The SEC said the exchange failed to show how the “child” orders would go through pre-trade risk controls as required by the Market Access Rule (15c3-5).
From the SEC’s Order:
The Commission expressed concern as to whether Child Orders, which would be generated soley by the Application and presumably outside the control and supervision of the broker-dealer firm that entered the initial Benchmark Order, would be subject to adequate pre-trade risk chcecks, and noted that Nasdaq’s proposal did not indicate how or whether pre-trade controls would be applied to Child Orders generated by the Application.
The refusal to grant permission to Nasdaq is said to be the first time that the SEC has denied permission for an exchange to release a new order type. Some market watchers have criticized the regulator for granting carte blanche approval to exchange order types.
The move to prevent Nasdaq from introducing an algorithm also comes at a time when regulators are concerned about complex order types. Critics have charged that exchanges have created order types that to help high frequency trading shops get a better price at the expense of ordinary investors.
Nasdaq’s move would also put the global exchange operator in conflict with broker-dealers that offer similar algorithmic strategies to institutional customers. The SEC’s order states that the rules of a national securities exchange are to be designed to “remove impediments to and perfect the mechanisms of a free and open market and a national market system, to protect investors and the public interest, and not to permit unfair discrimination between customers, issuers, brokers, or dealers.”
Another bone of contention raised by the brokers’ trade association group, the Securities Industry Financial Markets Association, is that as a self- regulatory organization (SRO), Nasdaq is not subject to all of the requirements of the Market Access Rule when they offer similar algorithmic trading services.
SIFMA suggested to the SEC that the algorithmic functionality is not part of Nasdaq’s role as a market regulator, but rather is a commercial offering of the exchange. SIFMA questioned whether it’s appropriate for Nasdaq, as a national securities exchange, to offer that functionality. Furthermore, SIFMA points out that Nasdaq’s algo offering would create regulatory disparities that would give it an advantage over broker-dealers providing the same services.
The concern is that if an order would misfire and rattle the markets, causing a liability along the lines of the Facebook IPO that Nasdaq could invoke what’s known as a shield of immunity. SIFMA argued that “Nasdaq could enjoy immunity from liability that is not available to broker dealers providing identical services,” wrote the SEC in its order. The issue of whether or not exchanges should continue to be SROs has flared up in the wake of the Facebook IPO, when some brokers complained that Nasdaq was trying to use its SRO status to avoid liability. At a recent hearing in Washington, Credit Suisse’s head of US equity trading, Dan Mathisson, testified about conflicts of interest in the current SRO model and suggested that those responsibilities should be transferred to an independent entity such as FINRA or the SEC.
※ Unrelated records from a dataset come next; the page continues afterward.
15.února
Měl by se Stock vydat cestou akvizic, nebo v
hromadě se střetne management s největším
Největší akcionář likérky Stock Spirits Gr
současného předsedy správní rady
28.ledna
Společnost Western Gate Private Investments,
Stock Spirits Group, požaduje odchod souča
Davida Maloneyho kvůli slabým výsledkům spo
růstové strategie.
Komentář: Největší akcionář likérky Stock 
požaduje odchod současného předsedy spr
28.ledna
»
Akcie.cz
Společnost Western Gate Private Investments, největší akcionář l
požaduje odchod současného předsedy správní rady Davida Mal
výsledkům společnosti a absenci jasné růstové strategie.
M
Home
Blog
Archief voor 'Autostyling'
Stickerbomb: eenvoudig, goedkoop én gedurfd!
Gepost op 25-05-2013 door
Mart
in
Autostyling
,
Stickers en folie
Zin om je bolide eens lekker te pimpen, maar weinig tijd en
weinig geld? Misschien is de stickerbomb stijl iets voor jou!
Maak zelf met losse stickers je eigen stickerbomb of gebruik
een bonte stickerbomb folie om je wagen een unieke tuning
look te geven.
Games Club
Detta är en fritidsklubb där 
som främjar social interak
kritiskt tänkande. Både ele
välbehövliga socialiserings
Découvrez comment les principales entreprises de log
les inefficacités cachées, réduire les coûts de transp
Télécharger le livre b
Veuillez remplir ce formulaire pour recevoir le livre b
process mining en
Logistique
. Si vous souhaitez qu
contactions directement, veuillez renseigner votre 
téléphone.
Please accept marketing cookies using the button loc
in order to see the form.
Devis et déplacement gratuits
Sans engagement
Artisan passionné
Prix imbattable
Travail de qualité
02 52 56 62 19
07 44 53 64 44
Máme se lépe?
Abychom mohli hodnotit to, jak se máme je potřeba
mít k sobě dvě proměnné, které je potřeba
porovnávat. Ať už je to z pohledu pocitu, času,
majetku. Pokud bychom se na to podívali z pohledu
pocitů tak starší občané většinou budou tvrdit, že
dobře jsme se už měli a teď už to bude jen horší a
Meanwhile, the SEC concluded that Nasdaq did not respond to concerns raised by SIFMA “with any substantive analysis on whether regulatory immunity or exchange rules limiting liability” regarding the novel benchmark order type, traditionally offered by brokers “would impose an undue burden on competition.”
But perhaps at the heart of the SEC’s ruling is the question of what business should a national securities exchange be engaged in?
While the main role of an exchange is to operate a liquid marketplace where traders can buy and sell securities, expanding into algorithmic trading services would seem to be a new commercial offering. Even though Nasdaq said the order type was similar to other functions including order types that process member trading interest and said it would not give the exchange an inappropriate advantage over brokers, ultimately the SEC was not satisfied.